First, a look at the income tax and capital gains tax position.

An individual who is resident and domiciled in the United Kingdom is taxed, on an arising basis, on his worldwide income and gains, .

An individual who is UK-resident, but not UK-domiciled is taxed, on an arising basis, on her UK income and gains . However, for her foreign income and gains, she may elect for those to be taxed in the UK on a “remittance basis”. Basically, this means that such income and gains would only be subject to UK tax if remitted there. The definition of “remittance” is quite broad, and goes beyond the straightforward matter of transferring money to the UK. For example, it will also catch the situation where a non-domiciled individual uses foreign income (held in a bank account abroad) to settle UK bills, e.g. school fees.

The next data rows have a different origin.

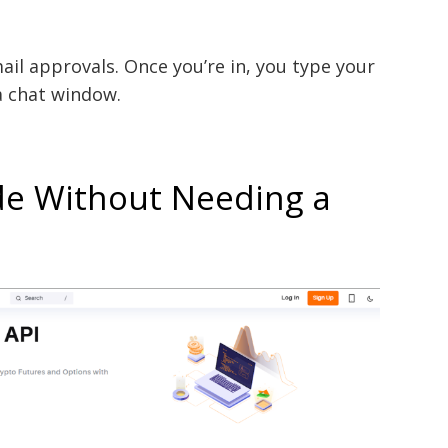
ail approvals. Once you’re in, you type your
 a chat window.
de Without Needing a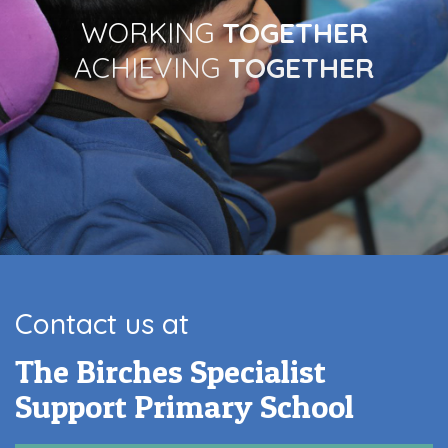
WORKING
TOGETHER
ACHIEVING
TOGETHER
Contact us at
The Birches Specialist
Support Primary School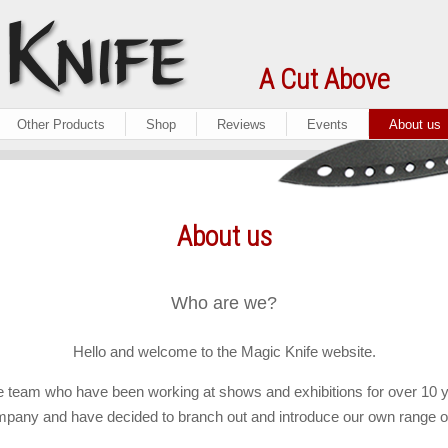
A Cut Above
Other Products
Shop
Reviews
Events
About us
About us
Who are we?
Hello and welcome to the Magic Knife website.
 team who have been working at shows and exhibitions for over 10 y
any and have decided to branch out and introduce our own range o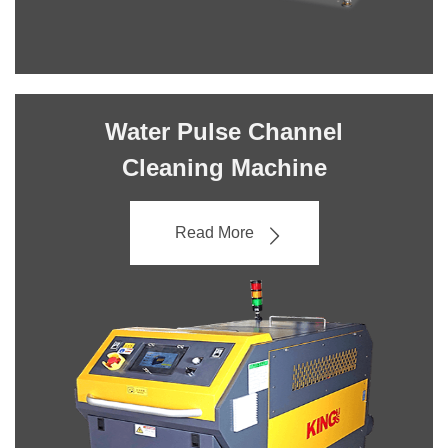
Water Pulse Channel
Cleaning Machine
Read More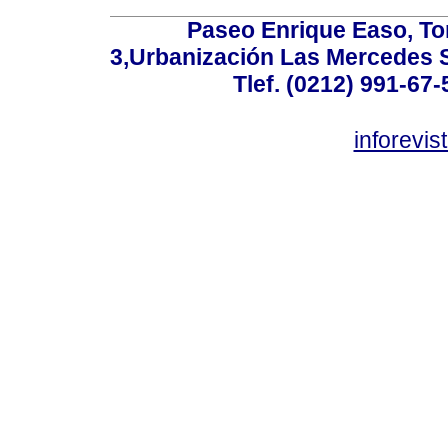
Paseo Enrique Easo, Torr
3,Urbanización Las Mercedes 
Tlef. (0212) 991-67-
inforevi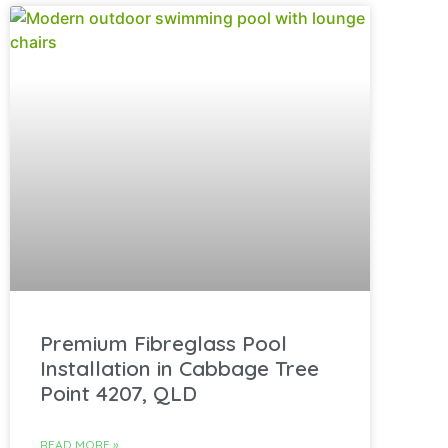
Premium Fibreglass Pool
Installation in Cabbage Tree
Point 4207, QLD
READ MORE »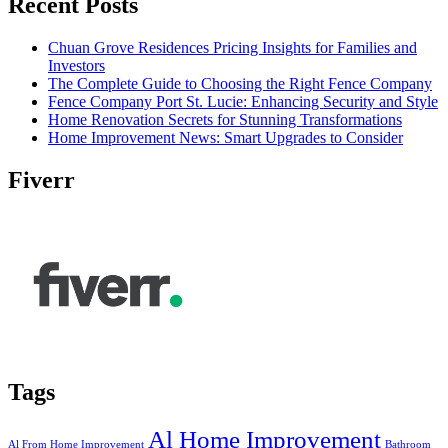
Recent Posts
Chuan Grove Residences Pricing Insights for Families and
Investors
The Complete Guide to Choosing the Right Fence Company
Fence Company Port St. Lucie: Enhancing Security and Style
Home Renovation Secrets for Stunning Transformations
Home Improvement News: Smart Upgrades to Consider
Fiverr
Tags
Al Home Improvement
Al From Home Improvement
Bathroom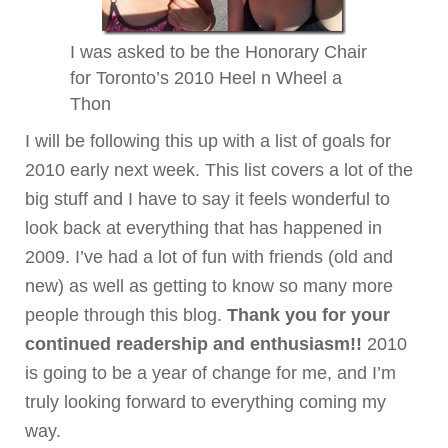
I was asked to be the Honorary Chair
for Toronto’s 2010 Heel n Wheel a
Thon
I will be following this up with a list of goals for
2010 early next week. This list covers a lot of the
big stuff and I have to say it feels wonderful to
look back at everything that has happened in
2009. I’ve had a lot of fun with friends (old and
new) as well as getting to know so many more
people through this blog.
Thank you for your
continued readership and enthusiasm!!
2010
is going to be a year of change for me, and I’m
truly looking forward to everything coming my
way.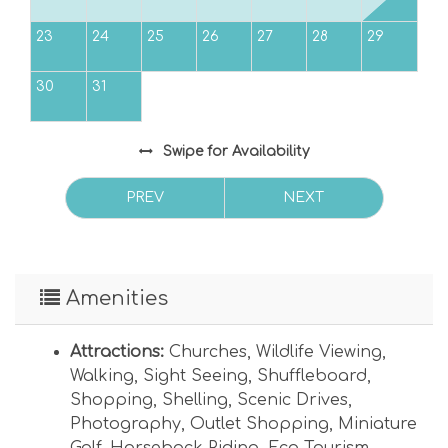
23
24
25
26
27
28
29
30
31
Swipe
for Availability
PREV
NEXT
Amenities
Attractions:
Churches
,
Wildlife Viewing
,
Walking
,
Sight Seeing
,
Shuffleboard
,
Shopping
,
Shelling
,
Scenic Drives
,
Photography
,
Outlet Shopping
,
Miniature
Golf
,
Horseback Riding
,
Eco Tourism
,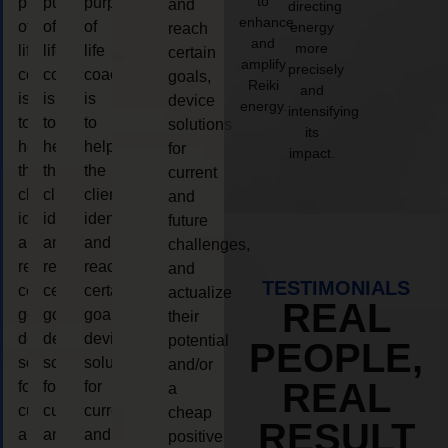
to
purpose
purpose
purpose
and
directing
enhance
of
of
of
energy
reach
and
more
life
life
life
certain
amplify
precisely
coaching
coaching
coaching
goals,
Reiki
and
is
is
is
device
energy.
intensifying
to
to
to
solutions
its
help
help
help
for
impact.
the
the
the
current
client,
client,
client,
and
identify
identify
identify
future
and
and
and
challenges,
reach
reach
reach
and
TESTIMONIALS
certain
certain
certain
actualize
REAL
goals,
goals,
goals,
their
device
device
device
potential
PEOPLE,
solutions
solutions
solutions
and/or
REAL
for
for
for
a
current
current
current
cheap
RESULT
and
and
and
positive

Subject to a narrow exception, remittance basis taxation does not apply automatically – although it did in the past. Exception aside, if a taxpayer wishes to use the remittance basis, she must make a claim for it.

The domicile of an individual is also relevant for inheritance tax purposes. For example, foreign-situate assets of a non-UK domiciled individual are treated as “excluded property” for the purposes of inheritance tax.